A survival analysis was performed for all patients with lung adenocarcinoma (paraffin blocks, 22 cases; TMA, 80 cases) using the Kaplan-Meier method. The follow-up periods ranged between 4 and 157 months. To evaluate the association between Lgr5 expression in lung adenocarcinoma cells and the clinicopathological parameters, the data from the patients was summarized in Table I. Lgr5 expression was not associated with tumor size (P=0.075). In addition, no significant association was observed between Lgr5 expression and age, gender, tumor invasion or lymph node metastasis. However, Lgr5 expression was associated with TNM stage (P=0.026).

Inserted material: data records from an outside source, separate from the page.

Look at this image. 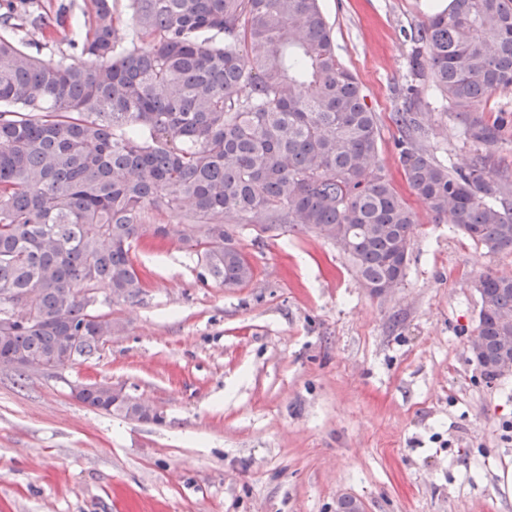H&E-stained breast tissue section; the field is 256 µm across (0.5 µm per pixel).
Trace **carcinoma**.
<instances>
[{"instance_id": "obj_1", "label": "carcinoma", "mask_w": 512, "mask_h": 512, "mask_svg": "<svg viewBox=\"0 0 512 512\" xmlns=\"http://www.w3.org/2000/svg\"><path fill=\"white\" fill-rule=\"evenodd\" d=\"M86 57L45 60L29 36L56 35L41 12L4 0L0 12V317L36 290L32 322L0 331V357L37 365L86 361L116 329L92 317L83 289L133 302L143 282L131 257L142 210H177L203 229L155 235L192 243L217 283L252 276L234 225L260 221L340 243L366 288L405 277L414 213L377 166L378 127L355 76L336 56L319 0H128L136 39L122 46L113 0H92ZM416 74L429 78L491 146L477 115L512 87V0H448L418 27ZM248 64L242 63V58ZM413 192L489 254L512 252V177L478 153L449 168L419 143L420 113L394 114ZM477 332L492 358L512 334V282L480 277ZM66 316L77 345L62 340ZM83 403L142 420L133 399L99 386Z\"/></svg>"}]
</instances>
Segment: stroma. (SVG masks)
Masks as SVG:
<instances>
[{
    "instance_id": "1",
    "label": "stroma",
    "mask_w": 512,
    "mask_h": 512,
    "mask_svg": "<svg viewBox=\"0 0 512 512\" xmlns=\"http://www.w3.org/2000/svg\"><path fill=\"white\" fill-rule=\"evenodd\" d=\"M336 55L377 116V161L412 209L404 282L361 285L336 243L241 224L253 276L206 278L145 208L131 255L146 286L109 310L121 325L92 359L50 373L0 371V512H512V374L487 381L469 352L480 309L473 283L512 275L438 221L409 187L392 116L409 85L423 143L441 163L475 152L512 174V88L487 96L498 142L476 147L447 99L415 78L410 35L440 0H320ZM149 403L132 421L75 401L86 382Z\"/></svg>"
}]
</instances>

Additionally, the median survival was 30.5 months for patients in the Lgr5-negative group (n=55) and 12 months (n=47) for patients in the Lgr5-positive group, which indicated a significantly poorer survival rate of the Lgr5-positive group compared with the Lgr5-negative group (P=0.033). Next, univariable and multivariable analyses were performed to assess the effect of Lgr5 expression on survival. A Cox proportional hazards regression model was subsequently applied and the effect of Lgr5 on survival was estimated. The crude hazard ratio (HR) of the Lgr5-positive tumors compared with the Lgr5-negative tumors was 1.618 [95% confidence interval (CI), 1.06–2.48; P=0.027]. To estimate the independent pro-diagnostic effect of Lgr5 on survival, the present study adjusted for confounding factors. The present study involved 59 lung adenocarcinoma patients with lung cancer-associated mortalities and 5 variables that were included in the multivariate regression model. To determine whether Lgr5 expression was a single variable and not a potential confounding factor, a propensity score was applied. The five variables were clinicopathological factors, including age, tumor size, TNM stage, tumor invasion and metastasis. The adjusted HR of the Lgr5-positive group was 0.396 (95% CI, −0.28–1.06; P=0.15) compared with the Lgr5-negative group, which suggested that Lgr5 expression is not an independent risk factor for poorer survival (Table II).